18/07/2006

Paris - Jour 1/4

Voici le récit de mon périple forcé à Paris. Puisse cette édifiante histoire servir à la postérité...

Pour une fois, ma femme est prête à temps! 6H15, le taxi arrive, les bagages sont mises dans le coffre, on a sûrement oublié quelque chose, mais quoi? Je fais copain copain avec le chauffeur, et j'apprends qu'il a fait la nuit. Chouette, il aura de la monnaie pour rendre!
Arrivée à la gare. Il n'a pas de monnaie. Je le hais.
Thalys, RAS, sinon que la traduction de "Charleroi-Sud est rigolotte en allemand.
Arrivée à Paris-Nord. Contrôle des douanes, mais pas pour moi. C'est dommage, cette fois-ci, je n'avais rien à déclarer!
Toujours avoir un ticket de métro d'avance, si on ne veut pas devenir fou derrière une file d'étrangers qui découvrent avec stupeur qu'il n'y a personne dans la machine qui vend des tickets.

> [Données fournies]:
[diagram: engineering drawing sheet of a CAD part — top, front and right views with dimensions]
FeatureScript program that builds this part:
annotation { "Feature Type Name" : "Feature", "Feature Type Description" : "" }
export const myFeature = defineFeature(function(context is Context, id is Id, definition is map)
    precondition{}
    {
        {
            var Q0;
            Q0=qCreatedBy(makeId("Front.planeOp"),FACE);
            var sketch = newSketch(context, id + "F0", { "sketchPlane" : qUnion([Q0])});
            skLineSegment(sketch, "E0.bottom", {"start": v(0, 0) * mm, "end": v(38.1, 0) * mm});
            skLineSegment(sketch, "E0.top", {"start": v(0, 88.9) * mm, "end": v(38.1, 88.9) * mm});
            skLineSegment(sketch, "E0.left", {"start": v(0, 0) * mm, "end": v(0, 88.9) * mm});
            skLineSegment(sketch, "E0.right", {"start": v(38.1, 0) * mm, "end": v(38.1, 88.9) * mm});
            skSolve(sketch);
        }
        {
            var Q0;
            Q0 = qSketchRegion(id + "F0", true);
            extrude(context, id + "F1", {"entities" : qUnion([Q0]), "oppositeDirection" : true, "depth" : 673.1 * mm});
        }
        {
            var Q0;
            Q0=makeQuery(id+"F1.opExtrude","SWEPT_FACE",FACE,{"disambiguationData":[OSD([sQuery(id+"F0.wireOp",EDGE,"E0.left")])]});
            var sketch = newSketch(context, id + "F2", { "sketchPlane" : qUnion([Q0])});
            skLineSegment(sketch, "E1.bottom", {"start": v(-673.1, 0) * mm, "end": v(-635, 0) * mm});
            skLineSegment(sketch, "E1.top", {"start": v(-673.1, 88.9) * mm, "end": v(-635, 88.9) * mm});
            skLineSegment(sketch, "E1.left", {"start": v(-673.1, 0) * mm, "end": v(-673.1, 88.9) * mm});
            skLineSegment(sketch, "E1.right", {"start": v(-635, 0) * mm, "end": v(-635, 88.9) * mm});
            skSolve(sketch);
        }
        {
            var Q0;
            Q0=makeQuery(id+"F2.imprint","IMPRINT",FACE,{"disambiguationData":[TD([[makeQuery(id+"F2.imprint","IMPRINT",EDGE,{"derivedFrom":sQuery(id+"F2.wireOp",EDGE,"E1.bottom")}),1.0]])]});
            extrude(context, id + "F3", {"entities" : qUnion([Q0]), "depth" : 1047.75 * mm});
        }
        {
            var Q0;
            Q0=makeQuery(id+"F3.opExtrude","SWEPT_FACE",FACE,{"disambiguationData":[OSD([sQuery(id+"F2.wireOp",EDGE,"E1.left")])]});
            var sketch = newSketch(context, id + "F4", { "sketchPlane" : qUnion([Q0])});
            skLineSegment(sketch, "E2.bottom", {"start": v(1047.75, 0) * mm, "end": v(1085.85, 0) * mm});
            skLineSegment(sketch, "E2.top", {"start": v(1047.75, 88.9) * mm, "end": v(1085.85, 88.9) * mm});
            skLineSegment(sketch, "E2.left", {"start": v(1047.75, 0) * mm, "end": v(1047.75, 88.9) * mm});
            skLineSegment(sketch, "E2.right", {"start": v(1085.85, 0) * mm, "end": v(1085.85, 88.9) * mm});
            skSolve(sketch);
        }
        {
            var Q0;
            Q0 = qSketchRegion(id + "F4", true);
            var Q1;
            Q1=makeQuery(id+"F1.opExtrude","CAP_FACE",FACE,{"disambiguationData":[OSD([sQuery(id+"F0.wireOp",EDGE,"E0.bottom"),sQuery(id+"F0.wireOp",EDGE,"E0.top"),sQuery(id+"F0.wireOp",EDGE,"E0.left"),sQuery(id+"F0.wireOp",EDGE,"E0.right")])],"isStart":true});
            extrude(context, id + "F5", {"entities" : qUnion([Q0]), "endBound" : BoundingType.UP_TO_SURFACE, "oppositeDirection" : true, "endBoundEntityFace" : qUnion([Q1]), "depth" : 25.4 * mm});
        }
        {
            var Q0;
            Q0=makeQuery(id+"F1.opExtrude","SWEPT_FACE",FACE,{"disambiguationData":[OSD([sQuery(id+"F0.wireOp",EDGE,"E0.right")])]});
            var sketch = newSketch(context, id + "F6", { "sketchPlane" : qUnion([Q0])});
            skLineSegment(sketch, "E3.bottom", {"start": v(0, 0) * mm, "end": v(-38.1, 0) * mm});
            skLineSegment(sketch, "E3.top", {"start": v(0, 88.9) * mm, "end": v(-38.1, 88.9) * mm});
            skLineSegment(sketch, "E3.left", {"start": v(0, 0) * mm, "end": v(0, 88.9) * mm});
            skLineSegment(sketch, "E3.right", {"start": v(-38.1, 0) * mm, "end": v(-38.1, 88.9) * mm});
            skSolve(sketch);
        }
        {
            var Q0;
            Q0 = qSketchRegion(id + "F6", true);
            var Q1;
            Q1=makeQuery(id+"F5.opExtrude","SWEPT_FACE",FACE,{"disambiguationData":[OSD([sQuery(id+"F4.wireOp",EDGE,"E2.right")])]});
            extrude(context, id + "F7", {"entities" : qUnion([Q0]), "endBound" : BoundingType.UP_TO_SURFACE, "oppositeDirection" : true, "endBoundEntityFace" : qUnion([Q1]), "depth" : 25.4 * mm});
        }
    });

> [Série d'exercices]:
1. Pour chacune des affirmations suivantes, dites si elle concorde avec le récit du voyage à Paris, puis citez les mots du texte qui permettent de trancher. (a) Le taxi arrive à 6 h 15. (b) Le chauffeur du taxi a de la monnaie à rendre une fois à la gare. (c) La personne qui raconte passe par le contrôle des douanes à Paris-Nord.
2. Dans le récit du voyage à Paris, quel conseil est donné pour éviter de devenir fou dans le métro ?
3. Poursuivez le récit du voyage à Paris après sa dernière phrase.

> [Corrigé des exercices]:
1.
(a) Oui : « 6H15, le taxi arrive ».
(b) Non : « Il n'a pas de monnaie. »
(c) Non : « Contrôle des douanes, mais pas pour moi. »

2. Il faut toujours avoir un ticket de métro d'avance.

3.
Métro (long et chaud) et arrivée à la chambrette. Jamais vu une pièce aussi petite! On dirait une armoire à brosses transfomée en logis. On s'organise: la valise, puis nous. Erreur. Nous, puis la valise. Pas non plus. Nous, avec la valise en hauteur. Voilà.
Ma femme a faim (et le fait savoir avec force). Direction le café pour le grand crème le plus cher du monde. La légion étrangère défile à la télé, et ça me donne des idées...
Métro vers Trocadéro. La Tour Eiffel est toujours là, et les millions de japonais aussi. On m'a dit qu'il les changent de temps en temps, mais j'ai un doute. Ceci dit, ça doit être chiant de faire toujours la meme photo à longueur d'année, avec toujours le même air radieux.
Direction ambarcadère. Enorme découverte! Les bâteaubus! Merveilleuse invention qui permet de passer plusieurs heures à l'écart des magasin! La ruse est éventée vers 15h00. Dommage, je commençais à ne plus avoir le mal de mer...
Vive le 14 juillet, tout est fermé! La police veille! On fatigue, on rentre souper (mais là-bas, ils disent dîner, mais nous, on l'avait fait à midi, alors on a soupé quand-même).
Resto sympa, rue Mouffetard, l'addition me fait penser à la glace la plus chère du monde, que ma femme avait mangé à Nairobi. Apparemment, la marque "la plus chère du monde" est bien connue, à Paris!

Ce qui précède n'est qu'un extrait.